[SOURCE TEXT Boundary: Start]

A taster of Franz Ignaz Beck’s opera L’isle déserte, the overture, appeared in 2007 on a disc with Michael Schneider conducting three of the Symphonies Op 4 (review). Schneider’s recordings on CPO and recordings of four sets of Beck’s symphonies on Naxos have gradually given us a more three-dimensional feel for this unsung composer. He left his native Mannheim at 15, and after some wanderings in Italy ended up in Bordeaux. That was not a place usually associated with world-shaking musical events, but by 1780 it had one of the largest and best-equipped opera houses in Europe.

The opera is one of Beck’s only two stage works to have survived complete. It was long regarded as lost but a manuscript score recently resurfaced in France; this is a recording première. It is categorised as an opèra comique. The libretto adapts Metastasio’s L’isola disabitata. The plot revolves around two protagonists “who vanished long ago during an ocean passage and now meet again in the barren expanse of a ‘desert island’”. The term comique contrasts with the French tragédie lyrique tradition. Here it is little to do with light humour: the work is merely defined as something other than grand opera. Themes of abandonment and sorrow, love and affection, and a rousingly happy ensemble finale – it all makes for a richly satisfying and easily digestible entertainment, now as it would have been in its day.

The orchestra is excellent. The cast is good, and the soprano voices of Constance and Laurette are well matched in their duet Ah, do cease to feel such sorrow. The male roles are also fine. It is the only arguable disadvantage in all this admirable homogeny that the characters are tricky to identify unless one is following the libretto. That, thankfully, is printed in the booklet in French, German and English. L’isle déserte is one of those delightfully transparent operas, easy on the ear, with an undemanding narrative. There is some Sturm und Drang in the central verse of Dorval’s aria No 6 at the Tout mon coeur se déchire moment, but his mournful message is otherwise resolutely in a major key. Constance’s final Recitativo obbligato/Aria is surprisingly troubled. The impression each of these roles makes is ultimately almost caricature rather than well-rounded personages in which we feel any kind of real emotional investment.

Certainly enjoyable in its own right, Beck’s L’isle déserte will be of interest to music historians: the work of a composer active in France who went against national trends by adapting an Italian libretto. Comparisons are invited by contemporary examples that took up Metastasio’s text, such as Joseph Haydn’s entirely different singspiel version Die wüste Insel, also from 1779. Beck’s opera – a rare confluence of Italian libretto style and French music theater composed by a German – will no doubt be the subject of renewed scholarly discussion as the result of this fine recording.

[SOURCE TEXT Boundary: End]

#### THE PROBLEM:
Reproduce the review of Franz Ignaz Beck's opera L’isle déserte word for word.

[DATA SEGMENT Boundary: Start]

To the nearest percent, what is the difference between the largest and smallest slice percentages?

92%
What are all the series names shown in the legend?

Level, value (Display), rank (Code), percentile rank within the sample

[DATA SEGMENT Boundary: End]

#### SOLVED EXERCISE:
A taster of Franz Ignaz Beck’s opera L’isle déserte, the overture, appeared in 2007 on a disc with Michael Schneider conducting three of the Symphonies Op 4 (review). Schneider’s recordings on CPO and recordings of four sets of Beck’s symphonies on Naxos have gradually given us a more three-dimensional feel for this unsung composer. He left his native Mannheim at 15, and after some wanderings in Italy ended up in Bordeaux. That was not a place usually associated with world-shaking musical events, but by 1780 it had one of the largest and best-equipped opera houses in Europe.

The opera is one of Beck’s only two stage works to have survived complete. It was long regarded as lost but a manuscript score recently resurfaced in France; this is a recording première. It is categorised as an opèra comique. The libretto adapts Metastasio’s L’isola disabitata. The plot revolves around two protagonists “who vanished long ago during an ocean passage and now meet again in the barren expanse of a ‘desert island’”. The term comique contrasts with the French tragédie lyrique tradition. Here it is little to do with light humour: the work is merely defined as something other than grand opera. Themes of abandonment and sorrow, love and affection, and a rousingly happy ensemble finale – it all makes for a richly satisfying and easily digestible entertainment, now as it would have been in its day.

The orchestra is excellent. The cast is good, and the soprano voices of Constance and Laurette are well matched in their duet Ah, do cease to feel such sorrow. The male roles are also fine. It is the only arguable disadvantage in all this admirable homogeny that the characters are tricky to identify unless one is following the libretto. That, thankfully, is printed in the booklet in French, German and English. L’isle déserte is one of those delightfully transparent operas, easy on the ear, with an undemanding narrative. There is some Sturm und Drang in the central verse of Dorval’s aria No 6 at the Tout mon coeur se déchire moment, but his mournful message is otherwise resolutely in a major key. Constance’s final Recitativo obbligato/Aria is surprisingly troubled. The impression each of these roles makes is ultimately almost caricature rather than well-rounded personages in which we feel any kind of real emotional investment.

Certainly enjoyable in its own right, Beck’s L’isle déserte will be of interest to music historians: the work of a composer active in France who went against national trends by adapting an Italian libretto. Comparisons are invited by contemporary examples that took up Metastasio’s text, such as Joseph Haydn’s entirely different singspiel version Die wüste Insel, also from 1779. Beck’s opera – a rare confluence of Italian libretto style and French music theater composed by a German – will no doubt be the subject of renewed scholarly discussion as the result of this fine recording.